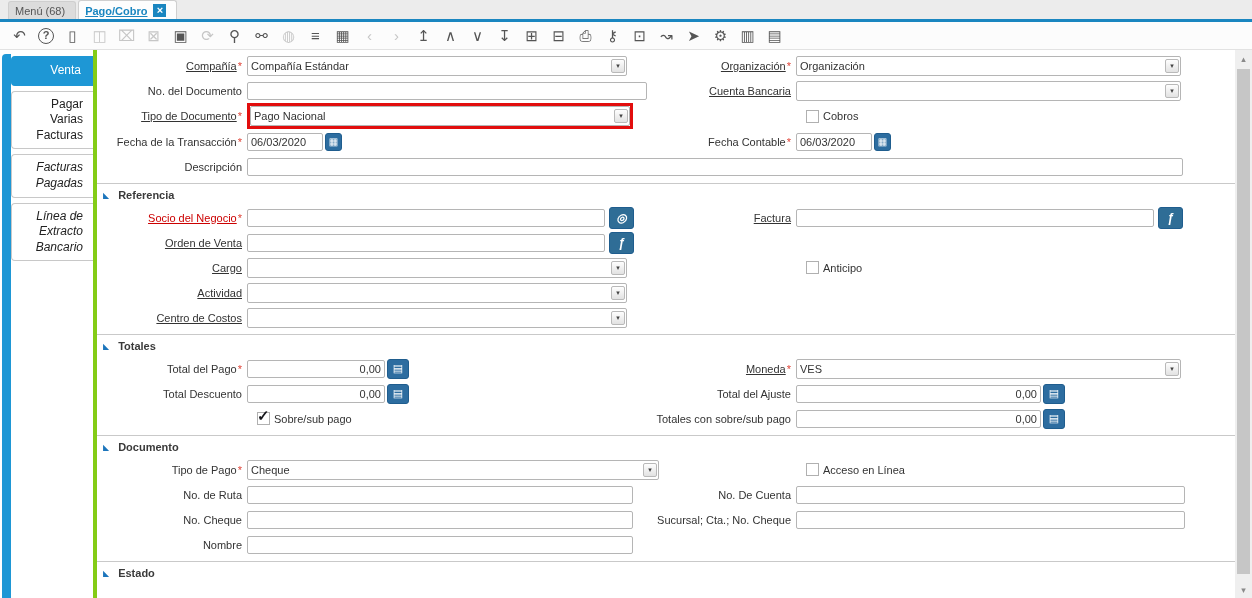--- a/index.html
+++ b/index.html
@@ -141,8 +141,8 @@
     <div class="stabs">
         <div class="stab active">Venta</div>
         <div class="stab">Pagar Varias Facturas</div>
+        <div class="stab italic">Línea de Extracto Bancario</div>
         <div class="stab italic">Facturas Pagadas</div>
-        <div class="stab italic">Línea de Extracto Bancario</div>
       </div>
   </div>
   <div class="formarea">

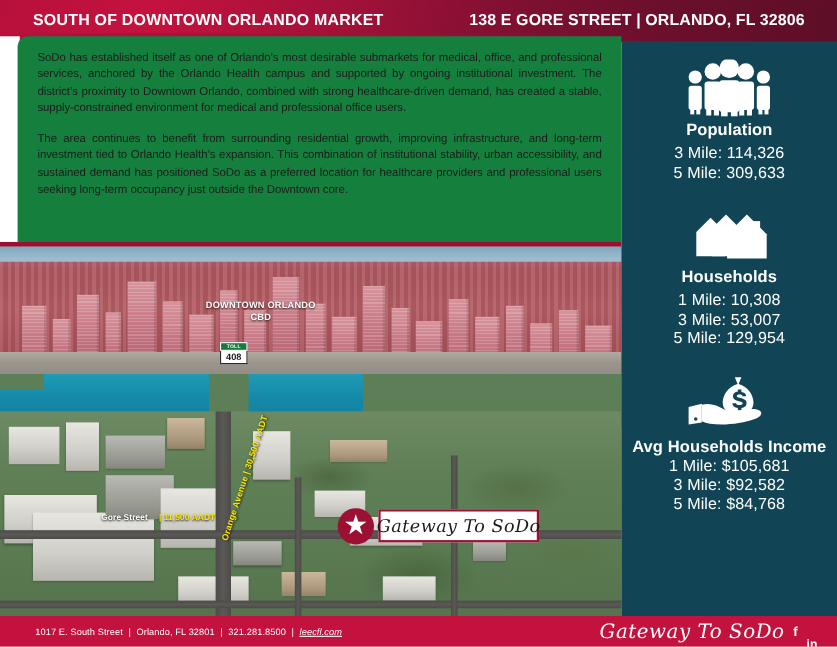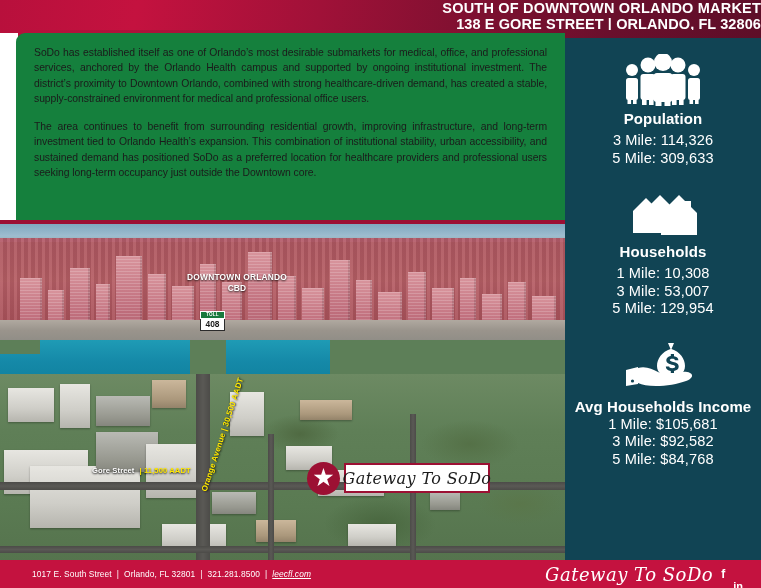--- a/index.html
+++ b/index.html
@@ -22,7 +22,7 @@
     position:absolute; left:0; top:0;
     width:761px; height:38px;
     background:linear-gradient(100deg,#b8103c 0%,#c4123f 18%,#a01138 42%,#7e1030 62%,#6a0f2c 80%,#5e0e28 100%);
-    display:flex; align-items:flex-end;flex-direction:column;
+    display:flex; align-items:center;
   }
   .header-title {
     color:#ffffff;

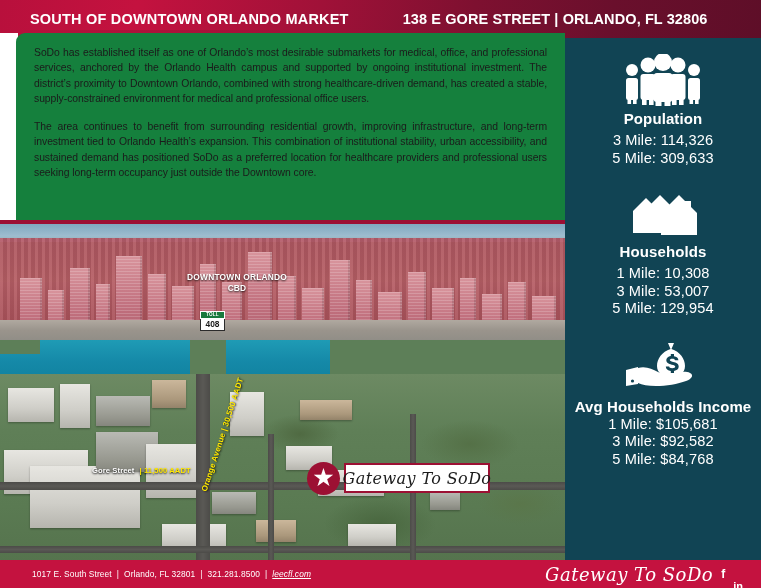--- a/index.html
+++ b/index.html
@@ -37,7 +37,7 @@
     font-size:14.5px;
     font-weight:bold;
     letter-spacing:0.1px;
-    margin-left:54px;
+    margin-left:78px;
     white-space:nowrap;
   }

----

Please copy out the material above exactly, with the images removed.

--- a/index.html
+++ b/index.html
@@ -141,8 +141,8 @@
     <div class="stabs">
         <div class="stab active">Venta</div>
         <div class="stab">Pagar Varias Facturas</div>
+        <div class="stab italic">Línea de Extracto Bancario</div>
         <div class="stab italic">Facturas Pagadas</div>
-        <div class="stab italic">Línea de Extracto Bancario</div>
       </div>
   </div>
   <div class="formarea">

--- a/index.html
+++ b/index.html
@@ -22,7 +22,7 @@
     position:absolute; left:0; top:0;
     width:761px; height:38px;
     background:linear-gradient(100deg,#b8103c 0%,#c4123f 18%,#a01138 42%,#7e1030 62%,#6a0f2c 80%,#5e0e28 100%);
-    display:flex; align-items:flex-end;flex-direction:column;
+    display:flex; align-items:center;
   }
   .header-title {
     color:#ffffff;

--- a/index.html
+++ b/index.html
@@ -37,7 +37,7 @@
     font-size:14.5px;
     font-weight:bold;
     letter-spacing:0.1px;
-    margin-left:54px;
+    margin-left:78px;
     white-space:nowrap;
   }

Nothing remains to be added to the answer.